SELECTED EXTRACT ::
Our society is splintered, frayed and disconnected: we stagger around looking for a place to belong. And we have a collective belief system that is currently crushing our resolve as a human species: apathy and powerlessness. We are not even close to self-actualization at the top of Maslow’s triangle.

So what can we do about it? Here are four tips:

  1. Be a shelter-giver: Sore up our physical safety first. Hurricane Matthew is urgent. Thousands have already been offered refuge and physical safety. Human hearts abdicate from the political foray in moments like this and beautifully come together as one collective heart.

DATASET EXTRACT ::
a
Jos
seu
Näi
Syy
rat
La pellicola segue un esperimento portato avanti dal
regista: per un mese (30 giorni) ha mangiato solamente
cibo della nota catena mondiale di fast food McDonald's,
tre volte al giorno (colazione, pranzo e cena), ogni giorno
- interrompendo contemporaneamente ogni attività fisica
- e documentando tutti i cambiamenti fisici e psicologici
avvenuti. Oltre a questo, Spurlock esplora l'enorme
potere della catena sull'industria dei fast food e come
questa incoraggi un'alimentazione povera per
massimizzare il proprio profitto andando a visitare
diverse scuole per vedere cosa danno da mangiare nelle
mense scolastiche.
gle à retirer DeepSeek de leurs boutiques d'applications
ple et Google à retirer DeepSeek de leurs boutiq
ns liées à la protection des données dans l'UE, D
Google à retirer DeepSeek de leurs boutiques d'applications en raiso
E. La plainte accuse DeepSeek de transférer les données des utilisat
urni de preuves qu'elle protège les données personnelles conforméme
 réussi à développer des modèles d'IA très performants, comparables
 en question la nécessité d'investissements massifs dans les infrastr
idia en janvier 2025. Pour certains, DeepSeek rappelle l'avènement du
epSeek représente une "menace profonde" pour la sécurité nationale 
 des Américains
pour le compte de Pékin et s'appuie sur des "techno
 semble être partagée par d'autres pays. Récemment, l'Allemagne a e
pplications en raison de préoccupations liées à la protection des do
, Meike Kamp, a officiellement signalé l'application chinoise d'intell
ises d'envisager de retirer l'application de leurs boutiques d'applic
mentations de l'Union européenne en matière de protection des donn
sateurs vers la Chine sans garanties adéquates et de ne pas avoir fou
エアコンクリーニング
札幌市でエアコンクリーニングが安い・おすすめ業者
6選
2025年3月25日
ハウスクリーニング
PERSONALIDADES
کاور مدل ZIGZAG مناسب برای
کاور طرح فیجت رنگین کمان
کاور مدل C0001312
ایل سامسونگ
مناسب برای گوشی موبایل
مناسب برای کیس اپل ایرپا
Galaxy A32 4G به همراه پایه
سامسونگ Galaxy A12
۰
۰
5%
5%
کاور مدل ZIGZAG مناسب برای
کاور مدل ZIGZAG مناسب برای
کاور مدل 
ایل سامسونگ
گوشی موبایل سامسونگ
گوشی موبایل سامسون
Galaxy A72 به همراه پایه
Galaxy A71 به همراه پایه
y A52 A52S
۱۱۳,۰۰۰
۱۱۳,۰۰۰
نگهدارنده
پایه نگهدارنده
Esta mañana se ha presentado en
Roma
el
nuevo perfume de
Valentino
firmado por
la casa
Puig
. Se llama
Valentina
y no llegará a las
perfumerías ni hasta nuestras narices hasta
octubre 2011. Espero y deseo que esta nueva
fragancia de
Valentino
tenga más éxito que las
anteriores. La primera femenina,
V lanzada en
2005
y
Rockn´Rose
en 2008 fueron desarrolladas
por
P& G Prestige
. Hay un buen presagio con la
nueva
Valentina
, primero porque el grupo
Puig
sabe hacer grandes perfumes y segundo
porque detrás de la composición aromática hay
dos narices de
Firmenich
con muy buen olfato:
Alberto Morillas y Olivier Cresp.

ASSIGNMENT 1 ::
Answer these questions from the passage on our disconnected society, not from the data:
(a) What collective belief system does the passage say is crushing our resolve as a human species?
(b) How many tips does the passage promise?
(c) Which hurricane does the first tip call urgent?
ASSIGNMENT 2 ::
Write the next part of the passage on our disconnected society and its tips for what we can do, picking up right after its last sentence.

EXERCISE ANSWER 1 ::
(a) Apathy and powerlessness.
(b) Four.
(c) Hurricane Matthew.

EXERCISE ANSWER 2 ::
  2. Come to Our Senses: Literally. Close your eyes and focus on your senses. Restore some of the battering that has rocked every cell of your being. Instead of looking at the negatively charged political landscape, go to your own internal landscape and power up with thoughts of how you WANT the world to look. The story we’ve been hearing and telling: Trump said this; Hillary did that—shatters our belief in the human goodness and the connectedness in our relationships—onto which we all want to desperately hold. These thoughts and feelings are habits that do not align with how we feel. That’s why every cell of our being is racked with fear and anxiety, and seemingly call out: “No. no. no.” Blame and shame are not on Maslow’s triangle; replace them with understanding and empathy. It takes a minimum of 21 days to change a habit. Get very clear on the picture you desire and it will become a new reality. When you “clear the decks,” that’s when creative brainstorming and solution-finding occur. Today is day 1.
  3. Take the Time to Reframe Decompression: We desire national security. Is there a way we better communicate with one another by looking to ourselves rather than nominated political candidates and social media data to form our opinions? Instead, can your own desired values be a part of a collective conversation? Perhaps we need to implement the airline passenger safety guidelines: “In the event of decompression, place the oxygen mask on yourself first.” Figure our own sh*# out first. Own it.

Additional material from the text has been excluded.